Using the rules that prove the sum of all natural numbers is $-\frac{1}{12}$, how can you prove that the harmonic series diverges?

Letting $$ H=1+\frac{1}{2}+\frac{1}{3}+\frac{1}{4}+\ldots $$ and assuming convergence, we have $$ 0=H-2\cdot\frac{1}{2}H=\left(1+\frac{1}{2}+\frac{1}{3}+\frac{1}{4}+\ldots\right) - 2\cdot\left(\frac{1}{2}+\frac{1}{4}+\frac{1}{6}+\ldots\right)=\\1-\frac{1}{2}+\frac{1}{3}-\frac{1}{4}+\frac{1}{5}-\frac{1}{6}+\ldots=\ln 2. $$ Since this is a contradiction, the sum must diverge.

Update.

To be more clear about what I'm saying here... I'm not saying that there's no way to assign a value to the harmonic series. Clearly there are any number of ways, some sillier and more arbitrary than others. Call a partial function $S$ from infinite sequences to real or complex numbers a summation method if $S(\{a_i\})$ is defined and equal to $\sum_{i=1}^{\infty}a_i$ whenever the sum converges (in the usual sense); and say that $\{a_i\}$ is $S$-summable if $S(\{a_i\})$ is defined. There are a number of properties that you might want your summation method to preserve from ordinary summation. For instance, you might want it to remain linear: $$S(\{ \alpha a_i + \beta b_i \})=\alpha S(\{a_i\}) + \beta S(\{b_i\})$$ whenever $\{a_i\}$ and $\{b_i\}$ are $S$-summable. You might also want it to remain stable under insertion of zeros: if $J:\mathbb{N}\rightarrow\mathbb{N}$ is increasing and $\{a_i\}$ is $S$-summable, then $S(\{a'_i\})=S(\{a_i\})$, where $a'_{J(i)}=a_i$ and $a'_i=0$ for $i\not\in J^{-1}(\mathbb{N})$. I haven't said anything about analytic continuation or whatever other exotic regularization you want to consider. But what I'm saying, above and in the comments, is that no summation method under which either the harmonic series or $1+2+3+\ldots$ is summable can be both linear and stable.

Now, there's a weaker form of stability (under insertion of only finitely many zeros) that you can preserve while making the harmonic series summable, but not while making $1+2+3+\ldots$ summable.
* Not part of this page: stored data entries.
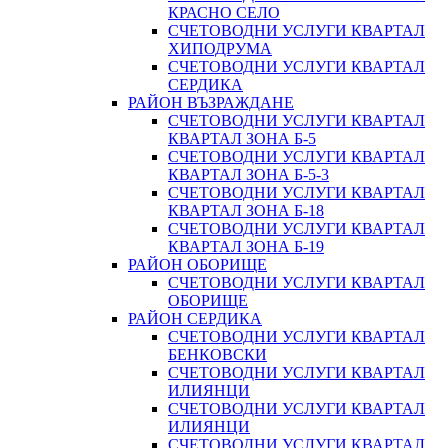
КРАСНО СЕЛО
СЧЕТОВОДНИ УСЛУГИ КВАРТАЛ
ХИПОДРУМА
СЧЕТОВОДНИ УСЛУГИ КВАРТАЛ
СЕРДИКА
РАЙОН ВЪЗРАЖДАНЕ
СЧЕТОВОДНИ УСЛУГИ КВАРТАЛ
КВАРТАЛ ЗОНА Б-5
СЧЕТОВОДНИ УСЛУГИ КВАРТАЛ
КВАРТАЛ ЗОНА Б-5-3
СЧЕТОВОДНИ УСЛУГИ КВАРТАЛ
КВАРТАЛ ЗОНА Б-18
СЧЕТОВОДНИ УСЛУГИ КВАРТАЛ
КВАРТАЛ ЗОНА Б-19
РАЙОН ОБОРИЩЕ
СЧЕТОВОДНИ УСЛУГИ КВАРТАЛ
ОБОРИЩЕ
РАЙОН СЕРДИКА
СЧЕТОВОДНИ УСЛУГИ КВАРТАЛ
БЕНКОВСКИ
СЧЕТОВОДНИ УСЛУГИ КВАРТАЛ
ИЛИЯНЦИ
СЧЕТОВОДНИ УСЛУГИ КВАРТАЛ
ИЛИЯНЦИ
СЧЕТОВОДНИ УСЛУГИ КВАРТАЛ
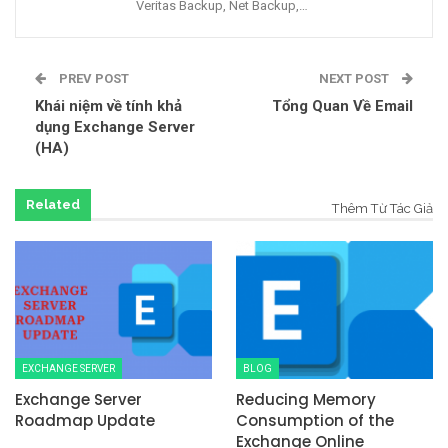
Veritas Backup, Net Backup,…
PREV POST
NEXT POST
Khái niệm về tính khả
Tổng Quan Về Email
dụng Exchange Server
(HA)
Related
Thêm Từ Tác Giả
EXCHANGE SERVER
BLOG
Exchange Server
Reducing Memory
Roadmap Update
Consumption of the
Exchange Online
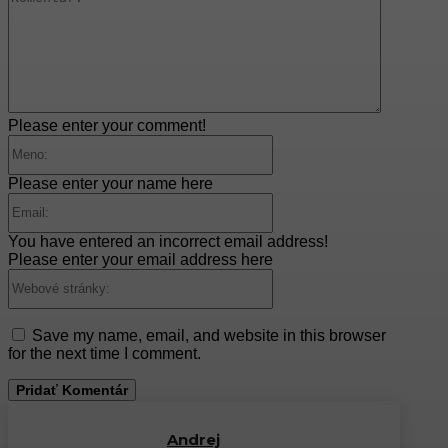
Please enter your comment!
Meno:
Please enter your name here
Email:
You have entered an incorrect email address!
Please enter your email address here
Webové
stránky:
Save my name, email, and website in this browser
for the next time I comment.
Andrej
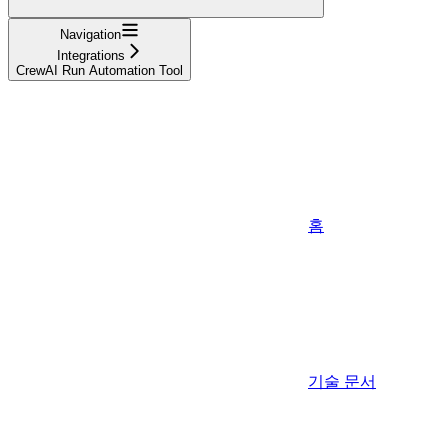
Navigation
Integrations
CrewAI Run Automation Tool
홈
기술 문서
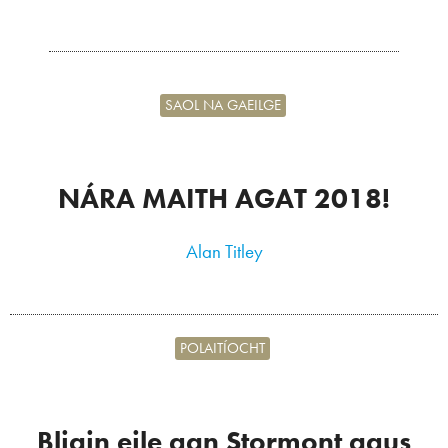
SAOL NA GAEILGE
NÁRA MAITH AGAT 2018!
Alan Titley
POLAITÍOCHT
Bliain eile gan Stormont agus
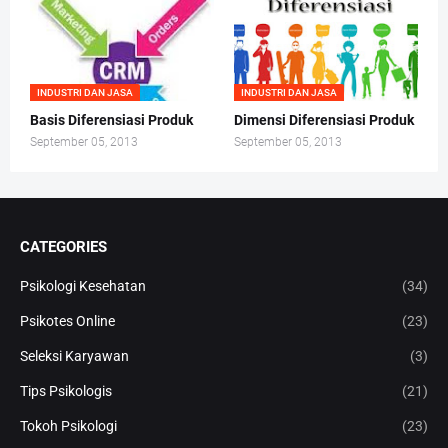
INDUSTRI DAN JASA
INDUSTRI DAN JASA
Basis Diferensiasi Produk
Dimensi Diferensiasi Produk
September 05, 2013
September 05, 2013
CATEGORIES
Psikologi Kesehatan
(34)
Psikotes Online
(23)
Seleksi Karyawan
(3)
Tips Psikologis
(21)
Tokoh Psikologi
(23)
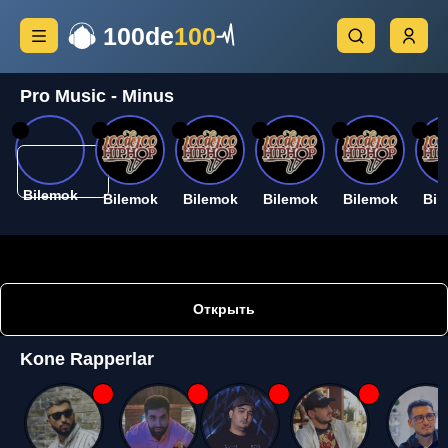
100de
100
Pro Music - Minus
26
26
26
26
26
26
Bilemok
Bilemok
Bilemok
Bilemok
Bilemok
Bil
Открыть
Kone Rapperlar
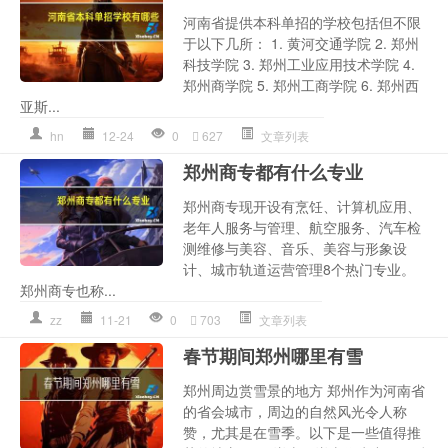
河南省提供本科单招的学校包括但不限
于以下几所： 1. 黄河交通学院 2. 郑州
科技学院 3. 郑州工业应用技术学院 4.
郑州商学院 5. 郑州工商学院 6. 郑州西
亚斯...
hn
12-24
0
627
文章列表
郑州商专都有什么专业
郑州商专现开设有烹饪、计算机应用、
老年人服务与管理、航空服务、汽车检
测维修与美容、音乐、美容与形象设
计、城市轨道运营管理8个热门专业。
郑州商专也称...
zz
11-21
0
703
文章列表
春节期间郑州哪里有雪
郑州周边赏雪景的地方 郑州作为河南省
的省会城市，周边的自然风光令人称
赞，尤其是在雪季。以下是一些值得推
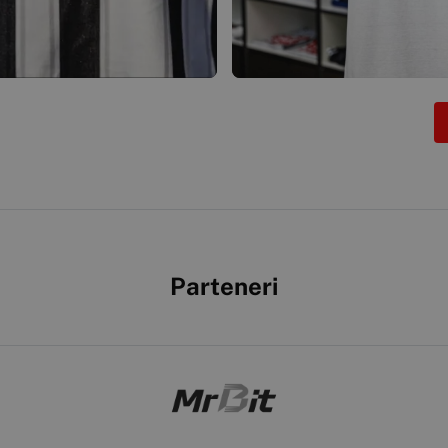
Parteneri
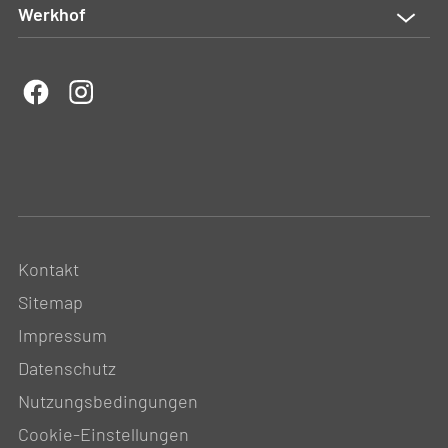
Werkhof
Kontakt
Sitemap
Impressum
Datenschutz
Nutzungsbedingungen
Cookie-Einstellungen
So in that specific sense, the latter series (!) is more pathological. In order to sum the natural numbers, you need to give up either linearity or stability, rendering the manipulations in the original post meaningless.

You should note that the Cauchy principlal value of $\zeta(1)$ is $\gamma$ (Euler-Mascheroni constant):

$$\lim_{h\to0}\frac{\zeta(1+h)+\zeta(1-h)}2=\gamma$$

The same value can be obtained using the Ramanujan's summation of harmonic series.

So to directly answer your question, yes, we can assign a value to the sum of harmonic series, and at least the two methods give the same result.

Note that the Ramanujan's sum of $1+2+3+4+...$ is $-\frac1{12}$ so this method can be seen to work in both cases.